The Colorado legislature has a problem: It is addicted to gun control laws and, just like any addict, it can’t just stop. The new assault weapons ban awaits Governor Jared Polis’ signature and there’s already another crazy law being considered.
It must be admitted the Colorado lawmakers aren’t pikers. Like a junkie, they’re always after the better high. The ban passed by the legislature is the most sweeping prohibition so far. Instead of a list of features such as a pistol grip or a flash hider, Colorado’s assault weapons ban has two criteria: Semiautomatic and “high-capacity” detachable magazine. Doesn’t matter if it’s a rifle, shotgun, or handgun; if it’s self-loading and has got a standard-capacity, detachable magazine, it could be on the list.
Any assault weapons ban is nothing but virtue-signaling.
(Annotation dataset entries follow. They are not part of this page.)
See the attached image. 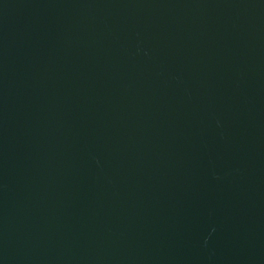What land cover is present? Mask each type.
<instances>
[{
    "label": "water",
    "instance_id": "obj_1",
    "mask_svg": "<svg viewBox=\"0 0 264 264\" xmlns=\"http://www.w3.org/2000/svg\"><path fill=\"white\" fill-rule=\"evenodd\" d=\"M0 264H264V0H0Z\"/></svg>",
    "mask_w": 264,
    "mask_h": 264
}]
</instances>
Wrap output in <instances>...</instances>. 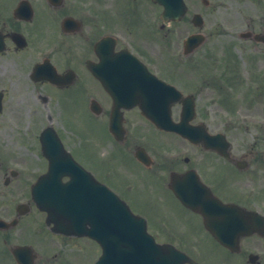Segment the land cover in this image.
Segmentation results:
<instances>
[{"label":"flooded vegetation","instance_id":"flooded-vegetation-1","mask_svg":"<svg viewBox=\"0 0 264 264\" xmlns=\"http://www.w3.org/2000/svg\"><path fill=\"white\" fill-rule=\"evenodd\" d=\"M180 1L185 5L180 17L164 21L160 0H0V264H95L94 239L53 231L46 213L31 202V184L47 167L40 133L48 126L62 149H53L56 154L62 157L65 149L133 209L148 216L151 205L140 190L156 185L192 217L184 225L188 233H177L172 220L148 216L156 242L171 243L197 264H264L263 235L241 237L231 250L205 229L200 214L164 188L171 172L194 170L184 183L196 194L204 187L223 202L264 216V135L246 142L226 130L228 157L216 149L222 135L210 139L216 148L206 147L203 128L217 130L199 104L208 93L204 84L212 92L215 86L202 74L204 43L184 52L189 35L264 36V0ZM235 11L240 15L224 16ZM136 57L148 73L186 84L183 92L194 101V115L185 137L157 128L139 102L115 105L112 90L142 77ZM214 78L223 81L221 75ZM239 80L236 74L227 82ZM155 102L152 112L158 110ZM180 108V103L171 107L174 121ZM79 117L86 123L83 130ZM30 152L43 169L35 177Z\"/></svg>","mask_w":264,"mask_h":264},{"label":"rangeland","instance_id":"rangeland-1","mask_svg":"<svg viewBox=\"0 0 264 264\" xmlns=\"http://www.w3.org/2000/svg\"><path fill=\"white\" fill-rule=\"evenodd\" d=\"M240 13L238 12H231V13H224V16L227 19H232L237 16H239ZM230 23V20L229 22ZM231 25V23L229 24ZM250 42L248 41H239L235 35H212L208 36L207 42L204 44V50L202 51L203 54L207 51V60L213 59L215 62H223L226 59L232 58L233 61H237L240 64L239 69L243 71L245 75L250 74L249 70L247 71L246 67L243 68L244 63L243 60L247 59L248 57V50H251ZM234 54V55H232ZM261 55V54H260ZM261 59L258 62V66L260 70H264V57L261 55L259 57ZM263 59V60H262ZM209 64V63H208ZM261 79L264 78L261 77ZM246 82L242 83V86H239L238 88L234 89L237 92H234L233 94H230V100L226 101V105L224 106L222 103H220V98L223 96L217 97V94H214L212 91H208L206 94H202V100L203 104L209 108V116H208V122L210 123L211 127L214 129L216 127L223 126L224 123L226 124V127L232 132L231 134L233 137H236L239 141H246L249 142L253 139V136H256V133L263 134L261 132L264 130V125L260 126L261 124H264L263 115L264 113V87L262 86L260 90H255L254 93L257 96L255 100L252 103H248V100L245 98L247 94L244 92L246 91ZM249 86L252 87V89H255L254 87L257 86V84L248 82ZM264 84V83H263ZM186 85V84H185ZM231 91V90H230ZM227 107L234 108V111L232 112L231 109L228 111ZM253 116L256 120L255 121H249V119ZM236 119L241 124V126H238L237 128L232 129V122ZM240 119H244L245 121H241ZM80 121H82V118L79 117V124ZM236 124V123H235ZM257 125V126H255ZM224 127V126H223ZM258 134V136H260ZM264 135V134H263ZM261 138V137H260ZM14 146L17 149H21L19 143H15ZM34 156L38 157L36 154ZM35 160L34 158L29 157L28 161ZM36 161V160H35ZM30 172L31 174L35 175L37 173H40L43 169L41 166H38L36 169V172L33 173V168L30 166ZM142 193V196L146 199H149L151 204L153 206H164L166 207L170 213L168 214L170 219L180 218H192L191 216H188L185 211L181 209H177L175 206L172 205L171 201L166 196L167 193L165 191V194H160L159 189L156 185L153 186V189L149 192L145 190H140ZM154 195H162V199L156 198ZM137 205H140L141 207H145V203H140L139 201L135 200ZM133 207V206H132ZM146 210V209H143ZM150 214H152V211L149 209L148 211ZM182 223L177 224L174 226V229L176 232L185 233L184 227L181 226ZM95 253L97 254V248H95Z\"/></svg>","mask_w":264,"mask_h":264},{"label":"water","instance_id":"water-1","mask_svg":"<svg viewBox=\"0 0 264 264\" xmlns=\"http://www.w3.org/2000/svg\"><path fill=\"white\" fill-rule=\"evenodd\" d=\"M153 118L156 119L155 115H153ZM158 119V118H157ZM156 119V120H157ZM53 166V167H52ZM52 171L49 174H60L61 172L67 171L66 168H62L61 170L56 168L53 165H51ZM74 171L78 172V174H86L81 169H77L74 167ZM74 172V173H75ZM71 173V174H74ZM43 184L41 185L40 181L36 183V185L32 189V196L39 206L44 198V194H46V199L51 200L54 202V204L59 203L57 201V191L55 192H48L49 189L47 188L45 193L41 192ZM181 193H178L180 198L183 200V192L179 189ZM48 192V193H47ZM98 192V191H97ZM79 201V200H78ZM80 202V201H79ZM81 203V202H80ZM73 202L69 204L71 206ZM82 204V203H81ZM62 212L65 214V212L68 214V217L72 218H85L90 226H78L75 225H56L55 227L62 231H75V229L79 228L80 232L89 234L95 238L98 239V241L104 246V243L108 242V239H105L108 235V232L110 231L111 235L121 236L123 237L124 243H130L131 247L128 249H125L126 251L123 253L122 257H119L122 261V264L130 259H138V252H141V247H136L137 243H142L143 241L139 240V236L145 235V225L144 220L134 215L129 208L123 203L120 202L112 193L108 194L105 193V206L98 207L95 210L91 212V215L88 214L87 205H84L83 207H80L76 202H74V206L71 208H64L62 209ZM201 213L204 216V220L211 230H213L212 226L218 225L220 227H226L230 220V215L232 217H235L232 215V212L226 211L225 207L223 205L217 206V210L215 212H212L210 210L203 209L201 210ZM53 218V217H52ZM260 233L264 234V228H261L259 230ZM126 243V244H127ZM132 249V250H131ZM144 255V253H143ZM105 251L103 250V254L99 259V264H103L105 260ZM160 259V258H159Z\"/></svg>","mask_w":264,"mask_h":264}]
</instances>
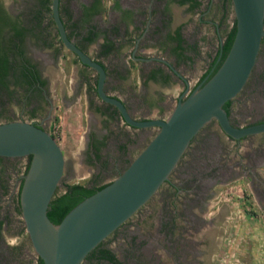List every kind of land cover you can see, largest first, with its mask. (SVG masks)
<instances>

Like the 1994-2004 federal ban, they don’t have any significant impact on crime. They also won’t have any impact on the 30 million-plus rifles Americans already own. It’s only a prohibition against selling or transferring those rifles and it’s impossible to enforce simply because there are no records of who currently owns them.
Ban fans like to claim semiautomatic rifles are a key factor in mass shootings but the claim raises issues they might be hard-pressed to explain. According to the Violence Project’s Mass Shooter Database, a grand total of 86 rifles like the AR-15 and AK-47S have been used in mass shootings since the Colt AR-15 Sporter made its debut in late 1963. Do the math: That’s less than three ten-thousandths of a percent (.0003%) of the estimated total.
The larger sticky issue for the gun control gang is explaining why there weren’t any mass shootings in the 75 years from the introduction of the Remington Autoloading Rifle to the first use of an AR-15 in a mass shooting in 1980. The Remington Autoloading Rifle was a semiautomatic rifle chambered for a more powerful round than the AR-15’s 5.56×45. Its successor, the Remington Model 8 capable of accepting detachable magazines holding up to 20 cartridges.
Instead of simply accepting more restrictions, the people of Colorado should be asking their legislators why all of the gun control laws they’ve passed since 2014 have not only failed to produce any reduction in violence, they haven’t prevented a triple-digit increase in the rate of gun-related murders, even including a 21% drop in the rate between 2022 and 2023. It’s obvious the kudos from Everytown and Giffords are completely based on the number of gun control laws, not the results.

Colorado may be one of the more egregious failures, but it’s not alone. Yet, for some reason, the public doesn’t call for a reckoning; it accepts the empty promises of the snake-oil hucksters because those are all they have heard.
The citizens of Colorado are saddled with a bunch of addicts in Denver. They deserve better.